The market’s failure overnight to sustain Thur/Fri losses below Wed’s 1285 corrective high confirms a bullish divergence in momentum. Regardless of whether or not this mo failure identifies Fri’s 1262.8 low as the end of a 5-wave Elliott sequence or not from 08-Sep’s 1362.4 high is less important then the fact that the market now needs to break that 1262.8 low to mitigate any interim base/reversal-threat condition and reinstate the slide. in this regard that 1262.8 low becomes our new short-term risk parameter from which non-bearish decisions like short-covers and cautious bearish punts can be objectively based and managed by shorter-term traders with tighter risk profiles.
The Fibonacci fact that Fri’s 1262.8 low was only about a nickel away from the (1262.2) 61.8% retrace of Jul-Sep’s 1204 – 1362.4 rally on a daily log scale basis above would seem to reinforce the prospects for at least an interim corrective rebound against the recent Sep-Oct slide. This said however, the still-frothy 90% reading in our RJO Bullish Sentiment Index of the hot Managed Money positions reportable to the CFTC remains as a weight against the bull given its clear rejection of the extreme upper recesses of the past year’s range and failure to sustain gains above key former 1298-area resistance-turned-support.
These issues considered, we believe an interim rebound has been exposed, but only a corrective one against the Sep-Oct downtrend that should ultimately not surprise by its resumption. While Fri’s 1262.8 low remains intact as an interim low and support ahead of a corrective hiccup, shorter-term traders are advised to use this 1262.8 low as a short-term risk parameter from which to base non-bearish decisions like short-covers ahead of resetting this bearish exposure from a preferred risk/reward condition. The extent of such an interim corrective rebound is indeterminable.
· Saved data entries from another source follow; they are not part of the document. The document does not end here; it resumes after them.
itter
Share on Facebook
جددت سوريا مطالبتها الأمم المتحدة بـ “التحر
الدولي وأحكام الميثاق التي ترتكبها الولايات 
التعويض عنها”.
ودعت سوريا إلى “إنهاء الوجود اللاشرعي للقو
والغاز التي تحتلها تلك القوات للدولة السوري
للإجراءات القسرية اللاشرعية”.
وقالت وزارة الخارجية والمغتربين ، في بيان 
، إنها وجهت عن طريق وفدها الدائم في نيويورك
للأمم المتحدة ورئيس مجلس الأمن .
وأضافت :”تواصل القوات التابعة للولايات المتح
From a shorter-term perspective the technical construct and expectations for silver are virtually identical to those detailed above in gold following overnight’s bullish divergence in short-term mo above Wed’s 16.92 minor corrective high detailed in the 240-min chart below. this mo failure leaves Fri’s 16.345 low in its wake as one of developing importance and new short-term risk parameter from which non-bearish decisions like short-covers can be objectively based and managed.
The fact that Fri’s low was the exact 61.8% retrace of Jul-Sep’s 15.145 – 18.29 rally on a daily linear scale above would seem to reinforce this call for at least an interim corrective rebound as does the relatively historically low level (36%) in the Bullish Consensus (marketvane.net) measure of market sentiment shown in the weekly log chart below. A still-frothy reading in our RJO Bullish Sentiment Index counters and confounds the current contrary opinion analysis. Furthermore, the market’s position in the middle of the past year’s 18.65 – 15.14-range must be taken as a warning of increased odds of aimless whipsaw risk that we always believe warrants a more conservative approach to risk assumption.
These issues considered, shorter-term traders are advised to move to a neutral/sideline position in order to circumvent the heights unknown of a suspected, interim corrective rebound. Longer-term players are advised to pare bearish exposure to more conservative levels with a recovery above 08-Sep’s 18.29 high and key long-term risk parameter required to negate a bearish policy altogether.
Given the more typical inverse correlation between gold and the USD, shorter-term traders of the USD Index are advised to consider Wed’s 93.25 corrective low as our new short-term risk parameter to a still-advised bullish policy in the Index. The market’s failure to sustain gains above this corrective low will not negate what we believe is a much larger-degree correction or reversal higher as discussed in recent blogs, but it will stem at least the intermediate-term uptrend and expose an interim correction lower similar to the corrective rebounds discussed for gold and silver above.
From a long-term perspective we still believe the combination of:
- a confirmed bullish divergence in WEEKLY momentum
- an arguably complete 5-wave Elliott sequence down from Jan’s 103.82 high and
- the lowest bullish sentiment accorded the USD in three years
warns of a major correction of this year’s decline that could span 3-to-5 months and produce Index levels in the 97-to-100-range.
In sum, a bullish policy remains advised with a failure below 93.25 required for shorter-term traders to move to the sidelines to circumvent the depths unknown of what we’d expect to be just an interim corrective setback. A failure below 08-Sep’s 91.01 low and key risk parameter remains required to negate this longer-term bullish count altogether to the point of defensive measures by long-term players.